▸ **Ejercicios propuestos**:
1. Responde a estas preguntas sobre el artículo acerca de Juan Mayorga:
(a) ¿Qué premio recogerá Juan Mayorga el viernes próximo?
(b) ¿Qué obra suya se estrenará en abril en La Abadía?
(c) ¿Qué dramaturgos recibieron el premio antes que él?
2. Devuelve sin ningún cambio el fragmento del artículo sobre Juan Mayorga que se abre con las palabras que contienen "El filósofo omnívoro" y se cierra con "ahora su portavoz?".

▸ **Fragmento del documento**:
Juan Mayorga en La Abadía. Foto: José Verdugo

Juan Mayorga en La Abadía. Foto: José Verdugo

Teatro

Juan Mayorga: "Siento decepcionar pero a mí no me duele España"

El dramaturgo madrileño, Princesa de Asturias de las Letras, reivindica la escucha atenta al 'otro', la exigencia a la juventud como forma de respetarla y una cultura sin cancelaciones

24 octubre, 2022 01:17

Digamos que Juan Magorga no ha colonizado el despacho del director del Teatro de la Abadía. No hay apenas detalles de carácter personal. Ni fotos, ni cuadros, ni carteles... Luce todavía aséptico e impersonal. En el alféizar interior de la ventana, eso sí, se amontonan los libros que tiene en el punto de mira para darles altavoz en las tablas de la sala madrileña. Y en ellos sí se aprecia el surco de su individualidad: en los profusos subrayados que ha hecho, por ejemplo, en los volúmenes del poeta griego Yannis Ritsos, publicados por Acantilado. “Los abras por donde los abras, siempre encuentras algo fascinante”, dice. En su escritorio, comparece Agota Kristof (El monstruo y otras obras); y en la mesa redonda para las reuniones, donde tras varios titubeos se desarrollará La Conversación, el libreto encuadernado de María Luisa, obra suya sobre la vejez y sus luminosos desvaríos que estrenará ya en abril en La Abadía. Su presencia ahí, tan solitaria, no parece casual, la verdad.

Pero no hemos venido a verle a sus aposentos para hablar de su libro. Eso lo dejamos para el estreno. Tiempo queda. Hoy nos concita el Premio Princesa de Asturias de las Letras, que recogerá el viernes próximo. Una excusa que nos faculta a abrir el foco de la charla. El dramaturgo chamberilero y carabanchelero (ambos barrios le son propios por igual) lo encaja con deportividad, ya visto que el presunto señuelo no ha surtido efecto.

El filósofo omnívoro que también es, a la manera benjaminiana (nada humano le es ajeno, todo es una oportunidad de aprendizaje), se estimula con el planteamiento amplio. Y el matemático, acaso más cartesiano, no parece sin embargo rechistar, aunque en las próximas tres horas no dejará de trazar elipses. Así pues, sin más dilación, prendemos la mecha de la andanada de preguntas.


Pregunta. El gremio de autores teatrales, que se siente menos reconocido que el de los novelistas o los ensayistas, celebró unánimemente la concesión del Princesa de Asturias a usted, tercer dramaturgo que lo recibe tras Nieva y Miller. ¿Se siente ahora su portavoz?

▸ **Datos proporcionados**:
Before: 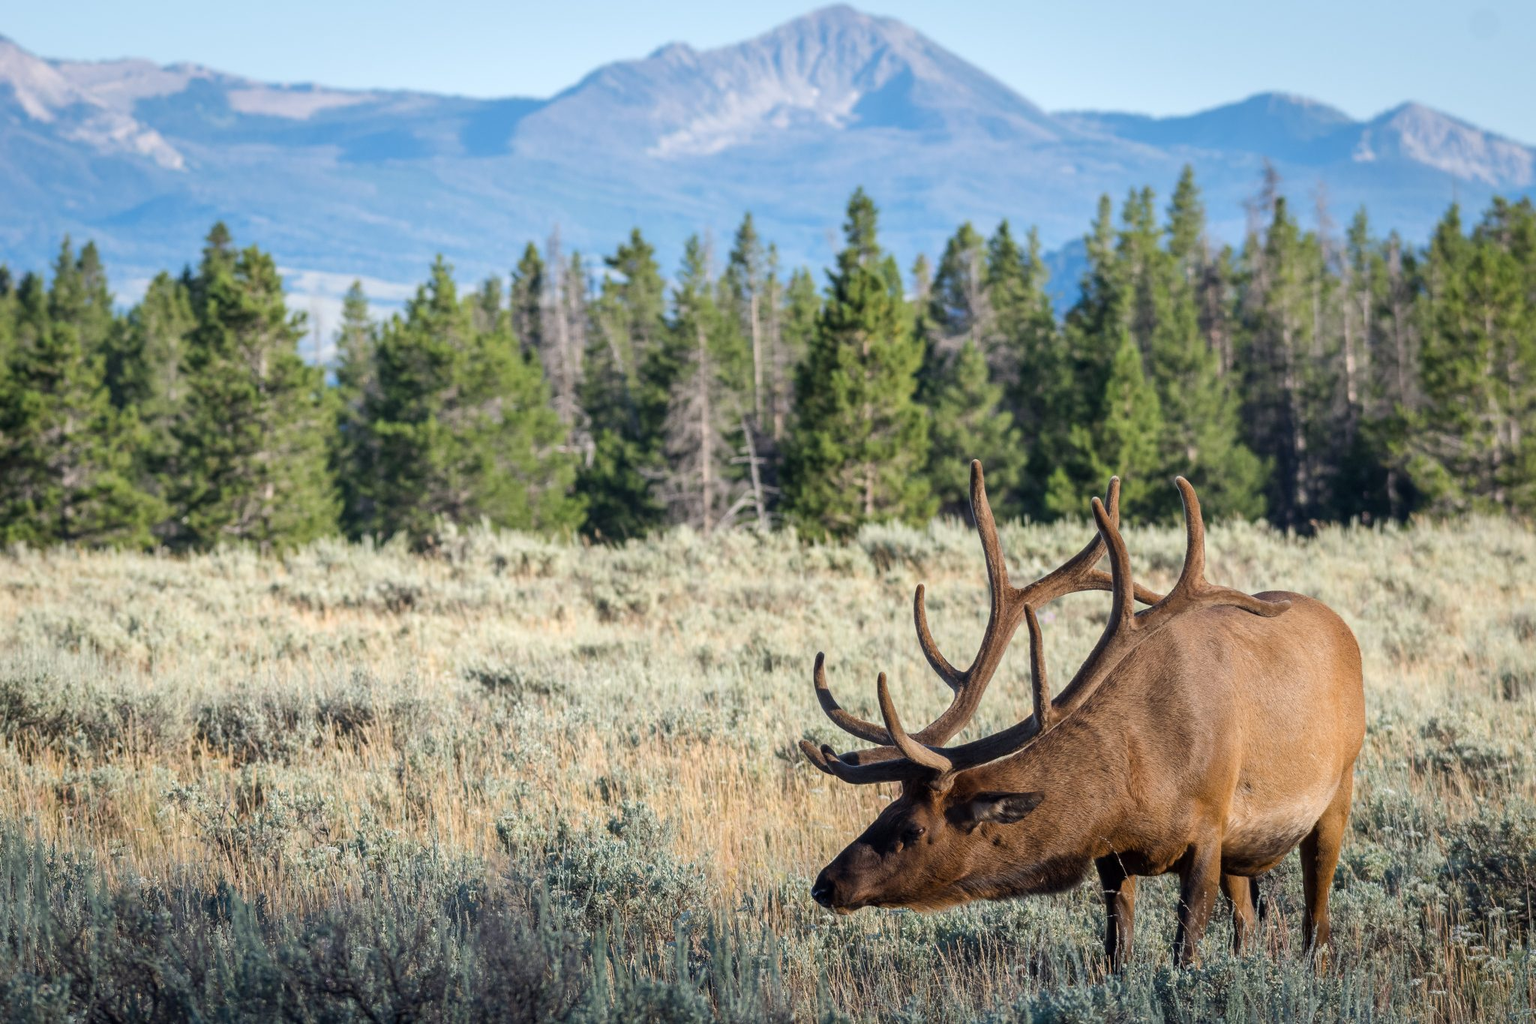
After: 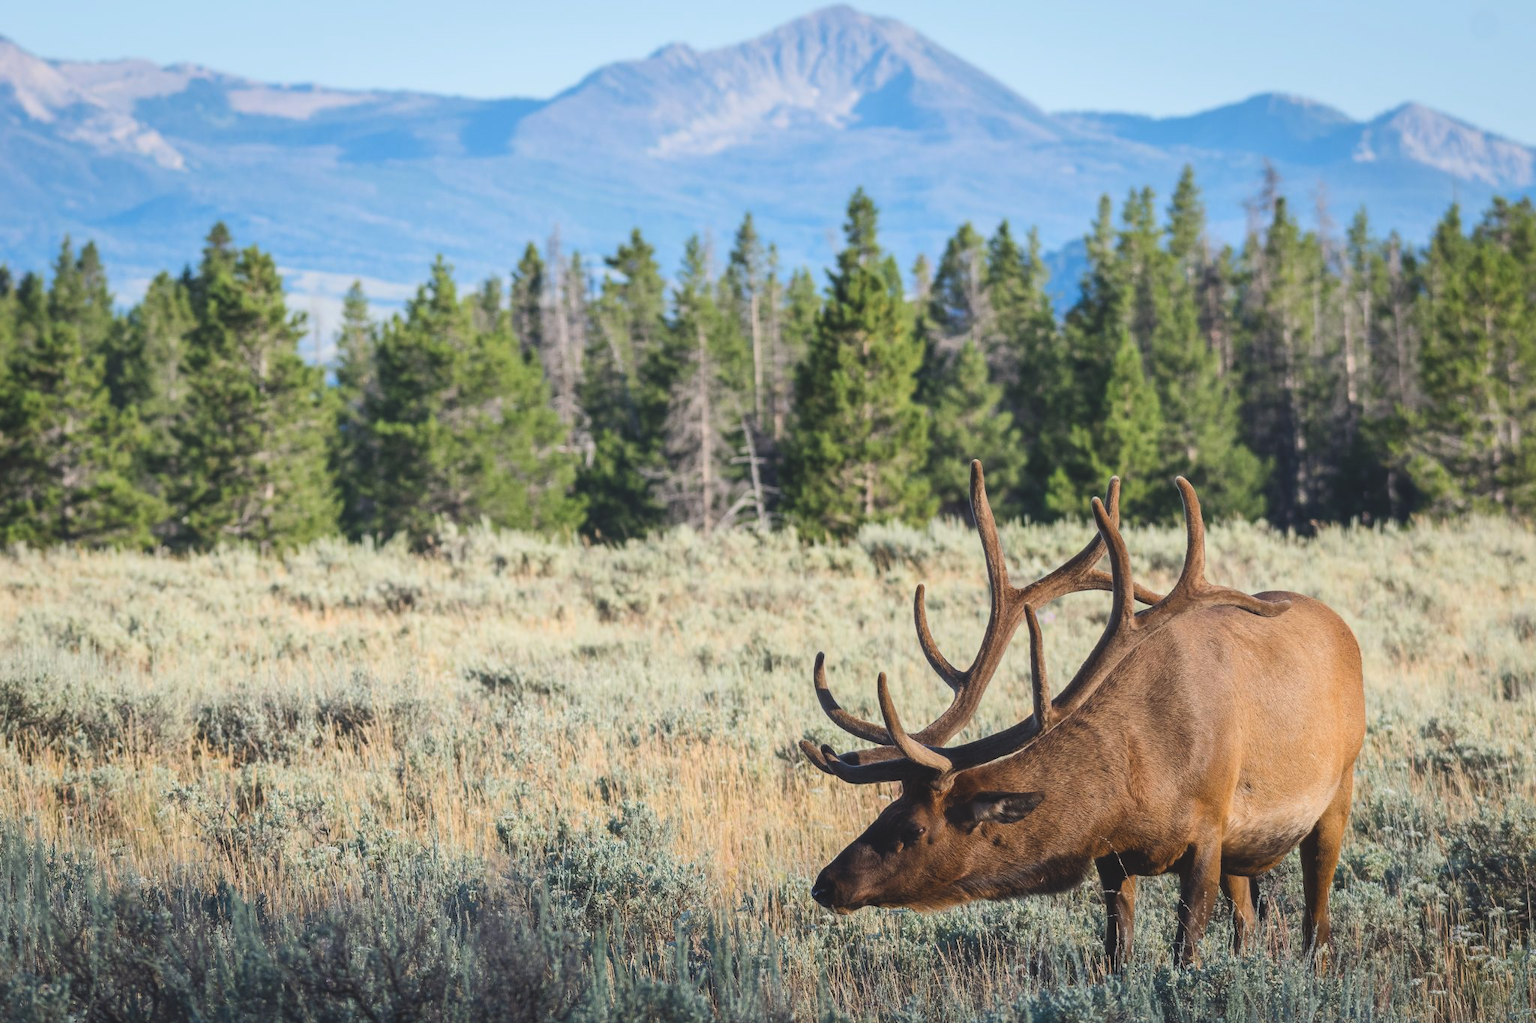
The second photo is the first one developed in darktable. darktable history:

▸ **Respuestas por apartado**:
1.
(a) El Premio Princesa de Asturias de las Letras.
(b) María Luisa.
(c) Nieva y Miller.

2.
El filósofo omnívoro que también es, a la manera benjaminiana (nada humano le es ajeno, todo es una oportunidad de aprendizaje), se estimula con el planteamiento amplio. Y el matemático, acaso más cartesiano, no parece sin embargo rechistar, aunque en las próximas tres horas no dejará de trazar elipses. Así pues, sin más dilación, prendemos la mecha de la andanada de preguntas.


Pregunta. El gremio de autores teatrales, que se siente menos reconocido que el de los novelistas o los ensayistas, celebró unánimemente la concesión del Princesa de Asturias a usted, tercer dramaturgo que lo recibe tras Nieva y Miller. ¿Se siente ahora su portavoz?